Las manos enigmáticas, las manos con vagos exotismos de misterio, que ocultan, como en libros invisibles, las fórmulas vedadas del Secreto.
Las manos que coronan los designios, las manos vencedoras del Silencio, en las que sueña, a veces, derrotado, un tardío laurel de luz el genio.

Las pálidas, con sangre de azucenas, violadas por los duendes de los besos, que vi una vez, nerviosas, deslizarse sobre la gama azul de un florilegio.
Las manos graves de las novias muertas, rígidas desposadas de los féretros, leves hostias de ritos amatorios que ya nunca jamás comulgaremos;
Esas manos inmóviles y extrañas, que se petrificaron en el pecho como una interrogante dolorosa de la inmensa ansiedad del postrer gesto.
Las crüeles que saben el encanto del fugaz abandono de un momento. Las exangües, las castas como vírgenes, severas domadoras del Deseo.
Las santas, inefables, las ungidas con mirras de perdón y de consuelo: amadas melancólicas y breves de los poetas y de los enfermos.
Las románticas manos de las tísicas, que, en la voz moribunda de un arpegio, como conjuro agónico angustiado, llamaron a Chopin, desfalleciendo...

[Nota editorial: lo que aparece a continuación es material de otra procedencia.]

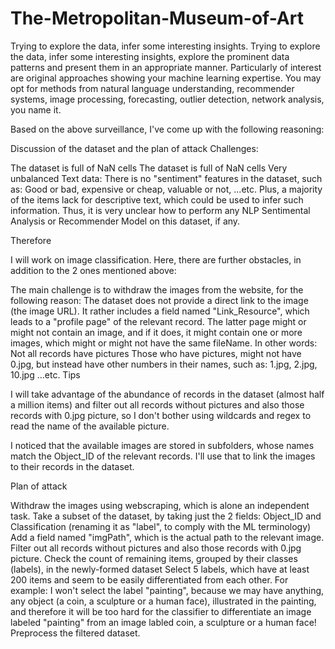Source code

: # The-Metropolitan-Museum-of-Art
Trying to explore the data, infer some interesting insights.
Trying to explore the data, infer some interesting insights, explore the prominent data patterns and present them in an appropriate manner. Particularly of interest are original approaches showing your machine learning expertise. You may opt for methods from natural language understanding, recommender systems, image processing, forecasting, outlier detection, network analysis, you name it.

Based on the above surveillance, I've come up with the following reasoning:

Discussion of the dataset and the plan of attack
Challenges:

The dataset is full of NaN cells
The dataset is full of NaN cells
Very unbalanced
Text data: There is no "sentiment" features in the dataset, such as: Good or bad, expensive or cheap, valuable or not, ...etc. Plus, a majority of the items lack for descriptive text, which could be used to infer such information. Thus, it is very unclear how to perform any NLP Sentimental Analysis or Recommender Model on this dataset, if any.

Therefore

I will work on image classification. Here, there are further obstacles, in addition to the 2 ones mentioned above:

The main challenge is to withdraw the images from the website, for the following reason: The dataset does not provide a direct link to the image (the image URL). It rather includes a field named "Link_Resource", which leads to a "profile page" of the relevant record. The latter page might or might not contain an image, and if it does, it might contain one or more images, which might or might not have the same fileName. In other words:
Not all records have pictures
Those who have pictures, might not have 0.jpg, but instead have other numbers in their names, such as: 1.jpg, 2.jpg, 10.jpg ...etc.
Tips

I will take advantage of the abundance of records in the dataset (almost half a million items) and filter out all records without pictures and also those records with 0.jpg picture, so I don't bother using wildcards and regex to read the name of the available picture.

I noticed that the available images are stored in subfolders, whose names match the Object_ID of the relevant records. I'll use that to link the images to their records in the dataset.

Plan of attack

Withdraw the images using webscraping, which is alone an independent task.
Take a subset of the dataset, by taking just the 2 fields: Object_ID and Classification (renaming it as "label", to comply with the ML terminology)
Add a field named "imgPath", which is the actual path to the relevant image.
Filter out all records without pictures and also those records with 0.jpg picture.
Check the count of remaining items, grouped by their classes (labels), in the newly-formed dataset
Select 5 labels, which have at least 200 items and seem to be easily differentiated from each other. For example: I won't select the label "painting", because we may have anything, any object (a coin, a sculpture or a human face), illustrated in the painting, and therefore it will be too hard for the classifier to differentiate an image labeled "painting" from an image labled coin, a sculpture or a human face!
Preprocess the filtered dataset.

Las manos que derraman por la noche los filtros germinales en el lecho: las que escriben las cláusulas fecundas sobre las carnes que violó el invierno.

Las manos sin amor de las amadas, más frías y más blancas que el pañuelo que se esfuma en las largas despedidas como paloma del adiós supremo.
¡Las Únicas, las fieles, las anónimas, las manos que en los ojos de algún muerto pusieron, al cerrarlos, la postrera temblorosa caricia de sus dedos!